In the table above, each row represents a one-minute interval, with the following columns explained:
- **timestamp**: The timestamp indicating the start of the one-minute interval (to the nearest minute). It is usually converted to Eastern Time (America/New_York) to align with exchange hours. For example, `2023-01-03 04:00:00-05:00` corresponds to the 09:30 interval in Eastern Time.
- **open**: The price of the first trade within that minute. For example, at the 04:00 interval, the first trade price was 130.28.
- **high**: The highest trade price within that minute. For example, at 04:00 the highest price was 131.00.
- **low**: The lowest trade price within that minute. For example, at 04:00 the lowest price was 130.06.
- **close**: The price of the last trade within that minute, i.e., the price at the end of the interval. For example, the close at 04:00 was 130.89.
- **volume**: The total number of shares traded during that minute. At 04:00, a total of 8,174 shares were traded.
- **dollar_volume**: The total dollar amount traded during that minute, calculated as the sum of each trade price multiplied by its volume. For example, the dollar volume at 04:00 was $1,069,601.58.
- **vwap**: Volume-Weighted Average Price, representing the average price weighted by trade volume. In the example, the VWAP at 04:00 is approximately 130.85, indicating that most trading occurred around this price.
- **tick_count**: The number of trades executed during that minute. For example, there were 208 trades at 04:00.
- **trade_size_mean**: The average trade size per trade during that minute. For example, the average trade size at 04:00 was 39.29 shares.
- **trade_size_std**: The standard deviation of trade sizes during that minute, measuring variability in trade sizes. For the 04:00 interval, the standard deviation was approximately 89.09.
- **zero_return_count**: The number of times the trade price did not change between consecutive trades within that minute. A value of 0 indicates that each trade had a different price (no consecutive duplicate prices).
- **price_direction_ratio**: The ratio of upward price movements to total price changes during the minute. A value close to 1 indicates mostly increasing prices; close to 0 indicates mostly decreasing; 0.5 indicates equal numbers of increases and decreases.
- **large_trade_count**: The number of large trades (trades with unusually high volume) during the minute. Large trades are typically identified as those exceeding the mean by two standard deviations. A value of 0 indicates no large trades.
- **large_trade_ratio**: The proportion of large trades to total trades in the minute. A value of 0 indicates no large trades occurred.
- **large_trade_volume_ratio**: The proportion of volume contributed by large trades to total volume during the minute. A value of 0 indicates no volume came from large trades.
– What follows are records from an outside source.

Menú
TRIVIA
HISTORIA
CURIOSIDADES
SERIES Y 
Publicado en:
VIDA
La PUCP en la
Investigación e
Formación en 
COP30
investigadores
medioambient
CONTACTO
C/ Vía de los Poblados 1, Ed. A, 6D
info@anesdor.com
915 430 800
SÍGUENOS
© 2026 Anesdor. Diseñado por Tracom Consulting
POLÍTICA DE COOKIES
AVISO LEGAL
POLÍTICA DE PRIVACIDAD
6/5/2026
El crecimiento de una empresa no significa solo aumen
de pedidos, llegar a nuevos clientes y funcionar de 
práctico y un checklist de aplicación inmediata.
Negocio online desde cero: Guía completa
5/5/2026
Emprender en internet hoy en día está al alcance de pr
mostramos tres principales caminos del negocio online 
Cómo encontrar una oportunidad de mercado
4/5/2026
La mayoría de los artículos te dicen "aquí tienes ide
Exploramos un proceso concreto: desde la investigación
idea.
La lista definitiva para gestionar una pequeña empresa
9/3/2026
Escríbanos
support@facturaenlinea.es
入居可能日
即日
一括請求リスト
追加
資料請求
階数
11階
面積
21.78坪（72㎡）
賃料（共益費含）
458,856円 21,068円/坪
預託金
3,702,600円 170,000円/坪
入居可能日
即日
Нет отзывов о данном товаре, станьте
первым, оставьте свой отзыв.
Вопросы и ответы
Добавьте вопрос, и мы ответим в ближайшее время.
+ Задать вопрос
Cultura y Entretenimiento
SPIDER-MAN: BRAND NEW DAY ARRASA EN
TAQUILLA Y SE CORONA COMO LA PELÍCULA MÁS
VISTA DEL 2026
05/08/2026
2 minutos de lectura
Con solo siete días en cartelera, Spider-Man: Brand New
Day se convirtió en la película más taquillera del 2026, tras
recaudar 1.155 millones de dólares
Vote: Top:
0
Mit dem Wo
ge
In summary, by using `Preprocessing.py` to aggregate data, we convert raw high-frequency tick data into an easy-to-analyze minute-level candlestick DataFrame `minute_df`.

This table has a clear structure: the first columns are the classic OHLCV data for price charting, and the subsequent columns provide additional market microstructure features for deeper analysis of trading behavior.
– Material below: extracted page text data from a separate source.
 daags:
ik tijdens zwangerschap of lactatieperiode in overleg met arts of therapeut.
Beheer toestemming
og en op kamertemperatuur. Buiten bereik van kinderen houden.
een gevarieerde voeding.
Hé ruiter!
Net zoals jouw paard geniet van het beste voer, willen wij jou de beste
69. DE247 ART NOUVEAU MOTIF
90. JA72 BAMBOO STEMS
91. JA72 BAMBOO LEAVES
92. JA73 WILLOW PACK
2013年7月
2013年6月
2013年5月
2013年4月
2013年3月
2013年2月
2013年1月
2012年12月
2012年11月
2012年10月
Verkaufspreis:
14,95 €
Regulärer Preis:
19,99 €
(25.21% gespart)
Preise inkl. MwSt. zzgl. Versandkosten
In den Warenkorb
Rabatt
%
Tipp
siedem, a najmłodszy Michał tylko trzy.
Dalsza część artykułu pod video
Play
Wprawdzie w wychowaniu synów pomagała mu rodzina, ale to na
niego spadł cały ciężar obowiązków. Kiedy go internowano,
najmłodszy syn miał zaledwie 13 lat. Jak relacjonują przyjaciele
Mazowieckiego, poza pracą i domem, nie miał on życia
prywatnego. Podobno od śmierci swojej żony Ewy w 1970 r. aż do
For beginners, focus on basic fields such as OHLC and volume; for advanced analysis, leverage VWAP and microstructure features to explore market details.
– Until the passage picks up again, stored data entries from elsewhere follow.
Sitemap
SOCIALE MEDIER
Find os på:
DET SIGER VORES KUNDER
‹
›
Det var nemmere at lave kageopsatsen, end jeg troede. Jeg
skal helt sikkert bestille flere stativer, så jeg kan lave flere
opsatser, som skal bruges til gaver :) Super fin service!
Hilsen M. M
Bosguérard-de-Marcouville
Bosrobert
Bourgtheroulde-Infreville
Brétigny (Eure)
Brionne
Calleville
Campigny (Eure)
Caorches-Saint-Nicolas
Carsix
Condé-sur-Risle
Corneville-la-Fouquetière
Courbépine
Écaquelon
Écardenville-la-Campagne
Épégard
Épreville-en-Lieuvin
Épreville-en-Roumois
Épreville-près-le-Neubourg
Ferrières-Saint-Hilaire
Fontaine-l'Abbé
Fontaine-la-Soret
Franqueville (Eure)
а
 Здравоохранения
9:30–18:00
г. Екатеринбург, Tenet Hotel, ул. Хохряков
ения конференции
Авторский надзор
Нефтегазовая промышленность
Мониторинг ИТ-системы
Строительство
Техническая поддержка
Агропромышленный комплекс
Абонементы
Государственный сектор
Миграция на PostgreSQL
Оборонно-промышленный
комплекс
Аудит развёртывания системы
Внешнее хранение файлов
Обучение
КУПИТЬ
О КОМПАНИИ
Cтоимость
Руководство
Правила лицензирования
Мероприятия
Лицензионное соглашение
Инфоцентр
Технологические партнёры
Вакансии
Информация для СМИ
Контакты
**At this point, we have completed the entire workflow**: from using `DataRequest.py` to fetch raw financial market data to using `Preprocessing.py` to aggregate tick data into minute-level candlestick data. You can apply these steps to other stocks or time ranges and adjust parameters (e.g., symbol, date range, interval) to obtain the desired data. Happy learning!